Ebensowenig zielführend ist der gegen die - für Verhängung und Aufrechterhaltung einer Untersuchungshaft vom Gesetz geforderte - Annahme der entscheidenden (qualifizierten) Verdachtsmomente gerichtete Einwand, Giovanni G***** sei vom Vorwurf (unter anderem) eines am 29. Mai 2005 versuchten, gewerbsmäßig durch Einbruch begangenen schweren Diebstahles vom Landesgericht Innsbruck als Schöffengericht rechtskräftig freigesprochen worden (AZ 37 Hv 92/05x, Urteil vom 7. September 2005): Denn abgesehen davon, dass sich das Urteil des Landesgerichtes Innsbruck durch eine auf die Verantwortung der Angeklagten zentrierte Beweiswertungsinduktion auszeichnet und die hier aktuellen Erhebungen (S 267, 271, 277/II) durch Sicherung einer DNA-Spur des Simone Z*****, eines Jugendfreundes des Beschwerdeführers, im örtlichen und zeitlichen Zusammenhang mit dem Faktum 6 (BS 11) iVm der Auffindung von Geldtasche und Dokumenten des Genannten in dem vom Rechtsmittelwerber und Umberto M***** am 28. Mai 2005 in Schwaz benützten PKW (AZ 37 Hv 92/05x des Landesgerichtes Innsbruck US 7) gravierende Indizien für die Verübung auch der freigesprochenen Fakten durch den Beschwerdeführer sprechen, leitete das Oberlandesgericht lediglich aus den - vom Freispruch völlig unberührten - zur Verhaftung führenden Umständen schwerwiegende Indizien für die Täterschaft des Beschuldigten ab (BS 13, 14). Diese unbestrittenen - gemessen an Erfahrungs- und Vernunftsätzen organisierte Kriminalität nahelegenden - polizeilichen Erhebungsergebnisse (S 589 ff/II, 737 ff/III) lassen nach allgemein menschlicher Erfahrung keine anderen als die bekämpften Beschlussannahmen (vor allem zu den Fakten 1 und 2 - S 211 ff, 225 ff/II) zu.
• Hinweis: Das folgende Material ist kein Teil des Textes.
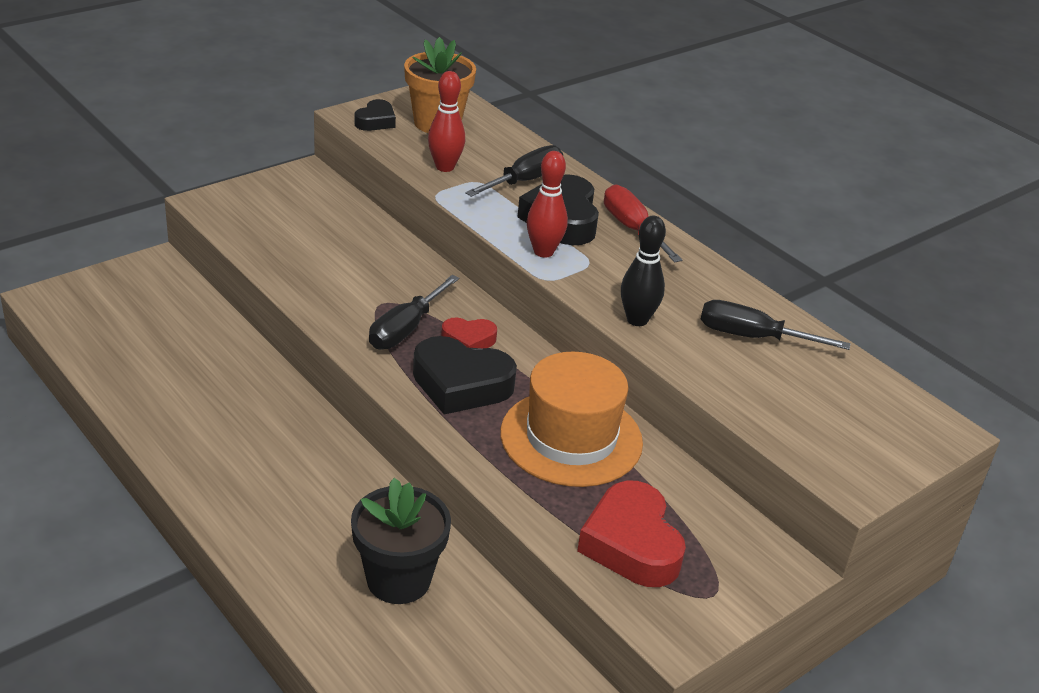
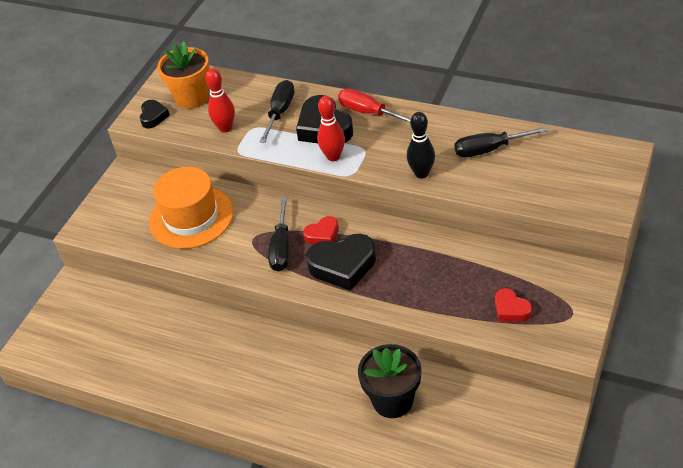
camera: 20 degrees left, 10 degrees up
orange hat [500,352,643,487] -> orange hat moved to [149,167,234,249]
red heart [577,481,686,587] -> red heart [495,288,532,322], size x0.55

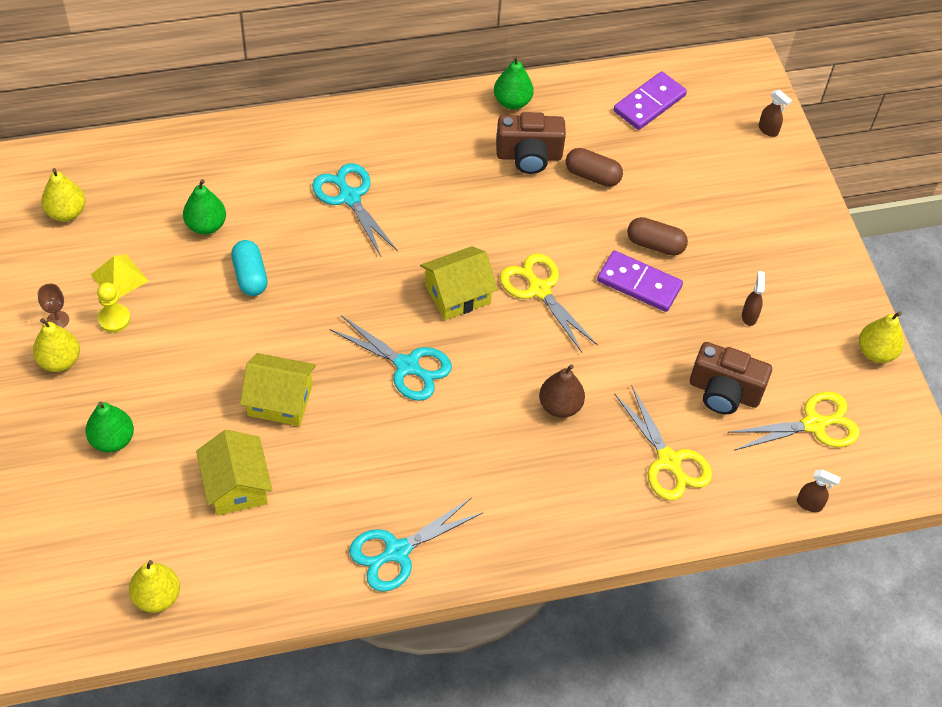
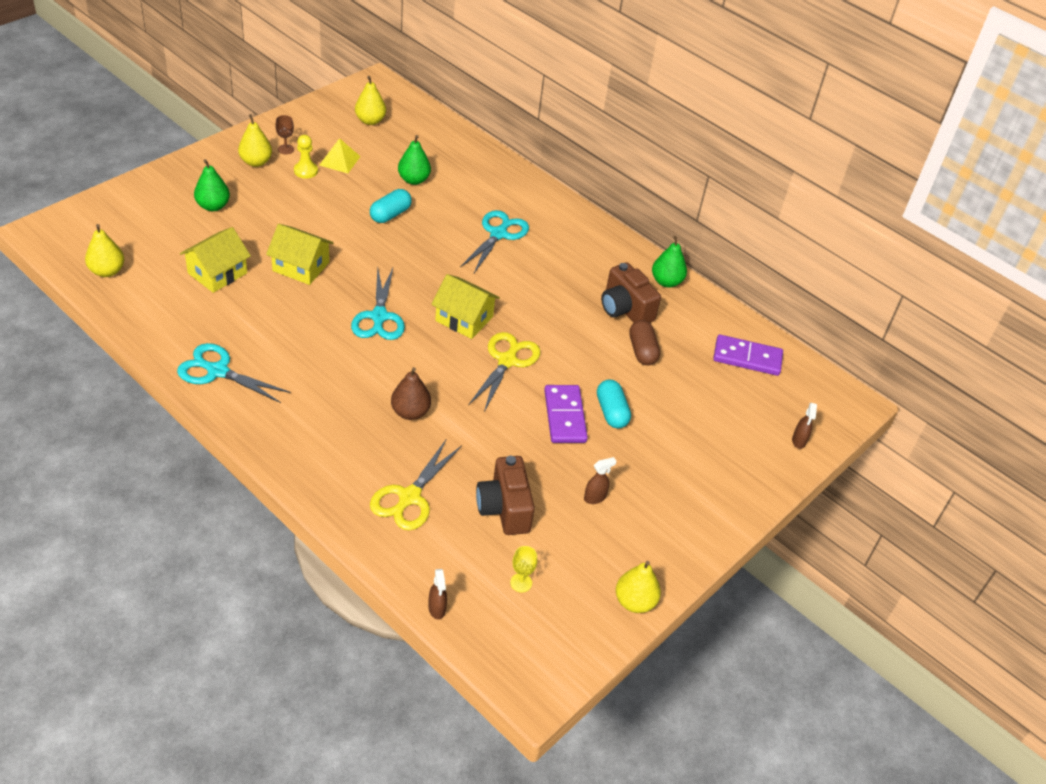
camera: 55 degrees right, 10 degrees down
yellow house [240,353,316,426] -> yellow house turned 45 degrees counterclockwise [266,224,333,285]
brown capsule [627,217,688,256] -> turquoise capsule [597,380,631,428]
yellow scissors [727,391,859,450] -> yellow goblet [510,546,537,592]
Ausgehend von dieser Verdachtsbasis (JBl 1998, 133; SSt 62/153) erweist sich die beschwerdegerichtliche Annahme von Tatbegehungsgefahr gemäß § 180 Abs 2 Z 3 lit b StPO - der anderslautenden bloßen Behauptung des Rechtsmittels entgegen - als rechtsfehlerfrei. Nur zur Abrundung sei erwähnt, dass der Beschwerdeführer zwar nicht in Österreich, wohl aber in seinem Heimatland Italien wegen Eigentumsdelikten vorbestraft ist (S 177/I, 23/II).

Eine Prüfung der bekämpften übrigen Haftgründe erübrigt sich (zuletzt 12 Os 89/05p).

Giovanni G***** wurde somit in seinem Grundrecht auf persönliche Freiheit nicht verletzt, weshalb die Beschwerde ohne Kostenausspruch (§ 8 GRBG) abzuweisen war.